What surprises me most of all is
that among all the questions, few are about what an MBA is and
what it isn't. Most of the discussion
centers on the credential
and the cost rather than the content. Few
ask about what you learn or what it prepares you to do effectively. For
something that can cost you as much as a house (if you include lost earnings),
there is a surprising lack of consumer interest in the actual product.
But it's not just the consumers of the degree
who seem indifferent to the content of the programs. Hiring managers looking for
the credential on resumes often seem uninterested as well. They just seem to
figure that people with name-brand MBAs must be prepared for leadership
positions.
But the MBA mystique is being questioned in
certain quarters. Among some of the most prominent business-school professors in
the world, an open debate has erupted about the value of the MBA degree.
Before I upset too many of you, I should
mention that I am not anti-MBA. I have one myself from Northwestern's Kellogg
School and have taught in MBA programs at two universities, most recently the
University of Southern California's Marshall School. But I think that the
critics have some important points to make -- ones that we in the practitioner
community should note carefully.
Here are a few of the most important things the
critics of this MBA infatuation have pointed out:
MBA programs train students in business, not
management or leadership. Among those with the harshest words for MBA programs
is McGill University professor Henry Mintzberg, one of the most celebrated
thinkers and writers on business today. His perspective: "It is time to
recognize conventional MBA programs for what they are - or else to close them
down. They are specialized training in the functions of business, not general
education in the practice of managing."
Most programs are structured around the
functions of business, such as finance, marketing, strategy, human resource
management and general management. And the courses emphasize technical
understanding of these functional areas. However, an understanding of the
general architecture of a business is not sufficient preparation to lead the
people who inhabit it.
MBA programs overemphasize analytical skills.
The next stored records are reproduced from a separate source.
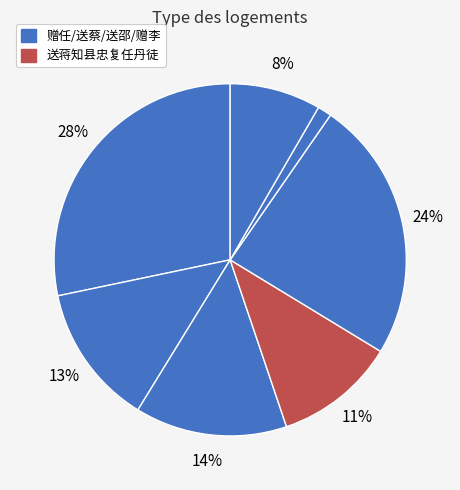

How many segments does this pie chart have?

7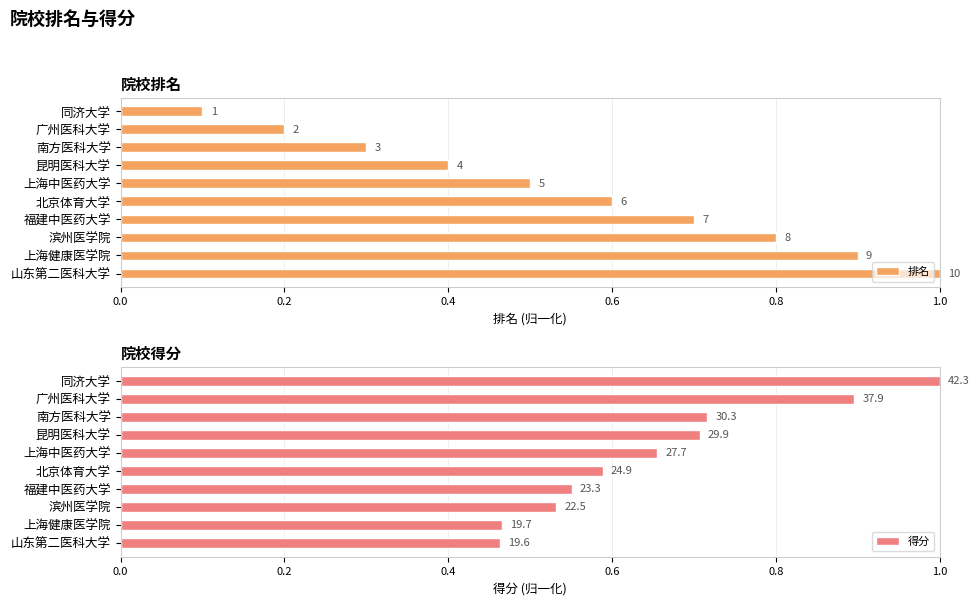

The 排名 series shows 0.0 at 同济大学. True or false?

False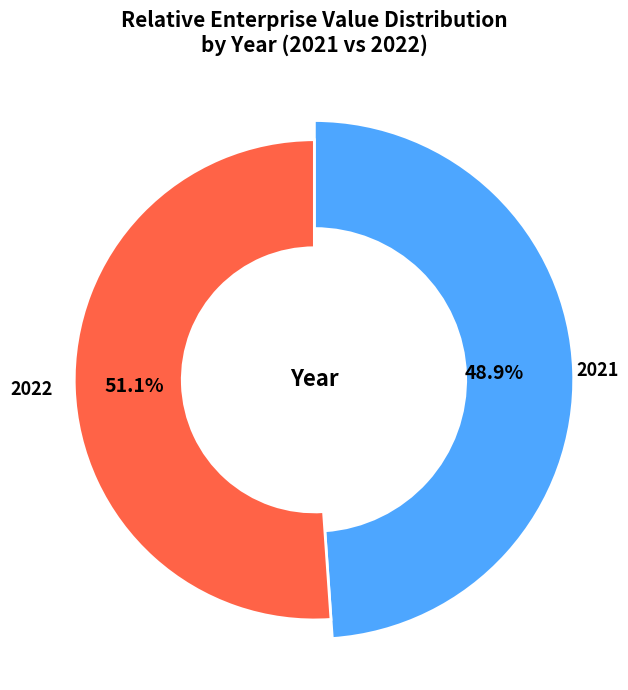

Rank the categories by value from lowest to highest.

2021, 2022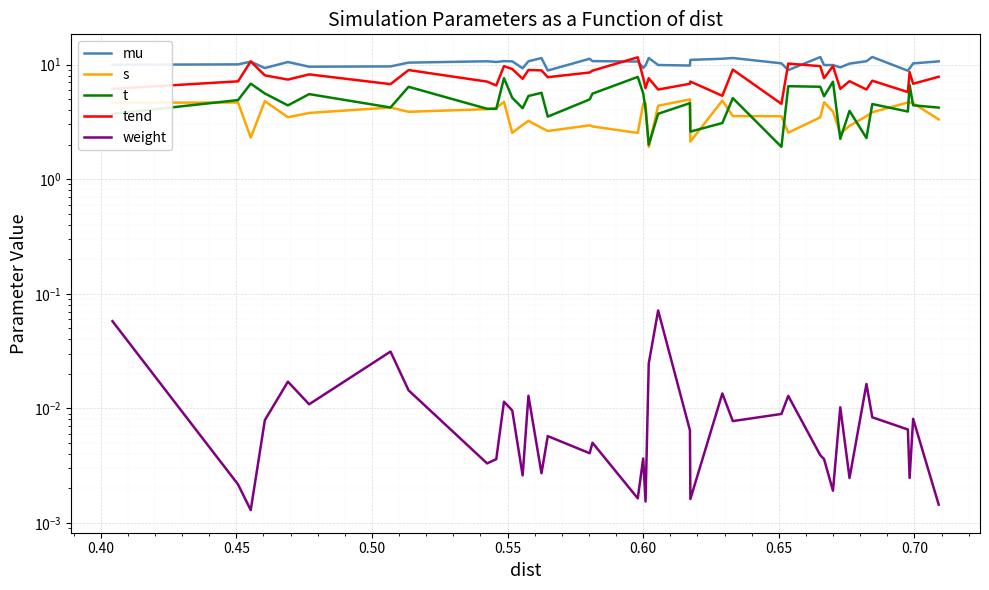

Which series has the largest total across all categories?

mu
Many of the criticisms of the MBA are not new. Writing in the Harvard Business
Review in 1971, J. Sterling Livingston, a Harvard Business School professor,
offered this observation: "Formal management education programs typically
emphasize the development of problem solving and decision making skills, for
instance, but give little attention to the development of skills required to
find the problems that need to be solved, to plan for the attainment of desired
results or to carry out operating plans once they are made."
MBA programs don't prepare students for the
human element of management. In overemphasizing analytical skills, they give
short shrift to the softer skills that are more critical to the practice of
management.
Edgar Schein, who is now an emeritus professor
at the MIT Sloan School of Management, conducted interviews with alumni of the
program and noted that "at an emotional level, ex-students resent the human
emotions that make a company untidy. ... [Few] can accept without pain the
reality of the organization's human side. Most try to wish it away, rather than
work in and around it."
So do you need an MBA? To answer that question
cogently for yourself or others, I think it's time to start thinking about the
value of the education in addition to the value of the credential. It has its
place but isn't the end-all in pursuit of a fulfilling and lucrative career.